It has been many months since I have felt the compulsion to write. The pace has certainly picked up, in every arena of my life – in my journalistic work, in our work as a community of believers, in the acquaintances, friendships and relationships I have strengthened since returning from Singapore in February.
I can liken it to an accelerated learning course, where the intensity and richness of my experiences have been concentrated and crammed into a short six months. I have been hurried from one listening point to the next, and it is almost bewildering some days, as I seriously wonder, what’s next? What will I make of these seeds when they germinate and grow?
Since February, I have revelled in the gurgling joys of new life. But I have also come face to face with the pain of loss, and the prospect of imminent death.
I have been heartbroken by some of the mistakes we have made in our lifetime, which for some, holds consequences which are irreversible, which offer no reprieve, and which we will spend our whole lives paying for, despite the repentant state of our hearts.
With much sorrow, my eyes have also been made keenly aware of the injustice and inequality that surrounds us – between the rich and poor, the mighty and the meek, the shrewd and the naïve, the bureaucrats and the common people. I cannot run away from the stark realisation that there are those – and indeed there are many – in the developing nations and war-torn countries, where concerns over food, housing, hygiene and money are framed in a radically different context from us middle-upper class folk in the western developed nations.
I am grateful for theologians like Tom Wright who have been able to articulate the cries and groans that I have struggled to put into words. It is a deep ache that resonates from deep within me, a burden that I have been unable to lift, or shrug off.
But I suspect that is precisely the point.
I cannot be Christian by simply ignoring the gruesome realities that our insular western world soothes and placates us with the distractions of Hollywood culture, drawing us into a world of reel-life and make believe. We bite at the carrot that materialism dangles before us, as our common-prayer becomes I want, I want, I want.

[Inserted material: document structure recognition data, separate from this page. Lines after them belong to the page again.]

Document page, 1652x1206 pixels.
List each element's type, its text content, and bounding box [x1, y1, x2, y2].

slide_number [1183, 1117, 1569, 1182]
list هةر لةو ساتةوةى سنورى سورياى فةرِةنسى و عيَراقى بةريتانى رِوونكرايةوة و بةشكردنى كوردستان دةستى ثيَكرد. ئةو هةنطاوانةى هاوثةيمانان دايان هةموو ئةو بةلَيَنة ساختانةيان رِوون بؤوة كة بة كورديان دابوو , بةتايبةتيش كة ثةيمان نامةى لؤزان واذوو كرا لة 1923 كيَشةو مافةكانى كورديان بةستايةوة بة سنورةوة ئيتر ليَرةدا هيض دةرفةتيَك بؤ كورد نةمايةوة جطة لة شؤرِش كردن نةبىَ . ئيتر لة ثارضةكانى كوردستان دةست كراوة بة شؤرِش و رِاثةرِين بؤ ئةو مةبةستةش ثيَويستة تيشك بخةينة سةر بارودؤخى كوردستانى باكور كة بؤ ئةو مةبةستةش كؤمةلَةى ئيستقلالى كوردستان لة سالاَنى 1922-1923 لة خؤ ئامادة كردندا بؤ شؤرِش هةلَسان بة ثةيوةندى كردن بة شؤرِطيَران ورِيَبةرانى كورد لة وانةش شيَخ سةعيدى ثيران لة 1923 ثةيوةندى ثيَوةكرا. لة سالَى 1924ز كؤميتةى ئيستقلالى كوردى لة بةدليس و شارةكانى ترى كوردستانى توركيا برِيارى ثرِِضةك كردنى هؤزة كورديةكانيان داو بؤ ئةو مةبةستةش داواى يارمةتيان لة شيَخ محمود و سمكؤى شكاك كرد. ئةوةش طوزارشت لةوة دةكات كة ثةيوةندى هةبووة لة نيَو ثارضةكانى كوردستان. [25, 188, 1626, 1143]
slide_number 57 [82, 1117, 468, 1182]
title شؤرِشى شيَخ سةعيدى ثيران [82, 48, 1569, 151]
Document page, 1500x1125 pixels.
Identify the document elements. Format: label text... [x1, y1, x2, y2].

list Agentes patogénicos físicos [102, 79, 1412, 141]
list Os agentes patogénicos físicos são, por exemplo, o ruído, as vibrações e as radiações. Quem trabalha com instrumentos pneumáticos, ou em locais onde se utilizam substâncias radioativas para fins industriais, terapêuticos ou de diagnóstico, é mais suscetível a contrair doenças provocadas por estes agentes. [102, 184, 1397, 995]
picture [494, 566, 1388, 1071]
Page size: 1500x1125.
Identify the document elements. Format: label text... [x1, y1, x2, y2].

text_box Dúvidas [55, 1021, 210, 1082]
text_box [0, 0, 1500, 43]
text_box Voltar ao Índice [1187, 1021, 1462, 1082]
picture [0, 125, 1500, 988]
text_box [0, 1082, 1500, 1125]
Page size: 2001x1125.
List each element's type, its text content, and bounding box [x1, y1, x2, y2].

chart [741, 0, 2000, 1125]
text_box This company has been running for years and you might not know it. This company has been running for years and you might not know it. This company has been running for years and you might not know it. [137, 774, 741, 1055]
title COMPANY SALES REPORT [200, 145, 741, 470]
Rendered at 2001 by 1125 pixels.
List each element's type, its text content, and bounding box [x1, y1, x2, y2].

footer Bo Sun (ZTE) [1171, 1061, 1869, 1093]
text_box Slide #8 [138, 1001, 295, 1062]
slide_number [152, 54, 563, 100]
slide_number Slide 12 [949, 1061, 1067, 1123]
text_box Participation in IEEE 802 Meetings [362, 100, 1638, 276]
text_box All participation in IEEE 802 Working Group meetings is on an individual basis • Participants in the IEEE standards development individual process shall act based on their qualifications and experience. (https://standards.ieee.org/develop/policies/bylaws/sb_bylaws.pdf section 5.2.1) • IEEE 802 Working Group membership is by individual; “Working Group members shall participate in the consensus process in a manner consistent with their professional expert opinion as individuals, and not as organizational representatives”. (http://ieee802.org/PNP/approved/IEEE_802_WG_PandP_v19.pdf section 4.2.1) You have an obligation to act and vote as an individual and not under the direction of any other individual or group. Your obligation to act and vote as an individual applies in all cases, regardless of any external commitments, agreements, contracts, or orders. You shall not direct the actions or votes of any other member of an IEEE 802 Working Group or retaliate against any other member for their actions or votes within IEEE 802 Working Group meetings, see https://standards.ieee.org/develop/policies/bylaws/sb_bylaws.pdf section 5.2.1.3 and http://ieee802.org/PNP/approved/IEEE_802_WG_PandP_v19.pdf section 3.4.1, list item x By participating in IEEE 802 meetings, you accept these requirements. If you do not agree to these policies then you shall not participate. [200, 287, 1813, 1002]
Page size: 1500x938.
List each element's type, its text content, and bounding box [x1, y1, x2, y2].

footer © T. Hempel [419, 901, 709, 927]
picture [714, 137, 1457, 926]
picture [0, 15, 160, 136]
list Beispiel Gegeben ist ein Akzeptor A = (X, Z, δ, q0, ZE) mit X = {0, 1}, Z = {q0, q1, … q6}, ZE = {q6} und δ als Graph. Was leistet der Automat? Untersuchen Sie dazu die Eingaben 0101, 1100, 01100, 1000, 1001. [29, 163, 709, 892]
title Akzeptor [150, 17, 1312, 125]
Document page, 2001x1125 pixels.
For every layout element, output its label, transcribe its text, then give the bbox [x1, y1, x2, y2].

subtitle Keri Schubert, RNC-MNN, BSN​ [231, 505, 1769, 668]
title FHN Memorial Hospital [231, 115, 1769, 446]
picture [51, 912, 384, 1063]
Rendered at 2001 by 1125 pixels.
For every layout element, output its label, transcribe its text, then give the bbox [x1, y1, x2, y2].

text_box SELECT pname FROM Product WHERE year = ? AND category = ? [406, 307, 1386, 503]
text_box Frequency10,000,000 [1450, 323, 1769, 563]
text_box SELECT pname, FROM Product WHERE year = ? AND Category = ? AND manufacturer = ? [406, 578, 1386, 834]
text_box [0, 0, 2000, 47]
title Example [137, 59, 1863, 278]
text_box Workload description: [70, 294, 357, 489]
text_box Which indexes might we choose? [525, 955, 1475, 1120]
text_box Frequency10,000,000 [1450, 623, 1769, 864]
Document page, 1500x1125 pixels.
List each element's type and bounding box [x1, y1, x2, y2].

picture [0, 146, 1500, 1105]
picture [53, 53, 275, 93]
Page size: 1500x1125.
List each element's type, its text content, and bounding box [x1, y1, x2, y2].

But I will drown in despair and despondency looking upon these disparities that plague our world knowing that I can do little about it, and man’s good work so far – through NGO’s like the UN, WHO, World Vision and the like – have been painfully slow.
To borrow Wright’s words from his book, Surprised by Hope, it is no good being Christian if we are unsure about the ultimate future hope held out in the Christian gospel: the hope, that is, for salvation, resurrection, eternal life, and the cluster of other things that go with them.
And with that, it is about the discovery of hope within the present world: about the practical ways in which hope can come alive for communities and individuals who for whatever reason may lack it.
What lies beyond death?
How do we rediscover hope in the public and political world?
As a writer, a writer who is Christian in a public world, I am also now thoroughly convinced of the need for a new language when it comes to articulating our hope – putting away our colloquialism, the Christianese dialect that we speak to one another.
If we are the signposts that point to a future hope, than our signs must be discernible to the sojourner, the passerby, the confused traveller looking for direction.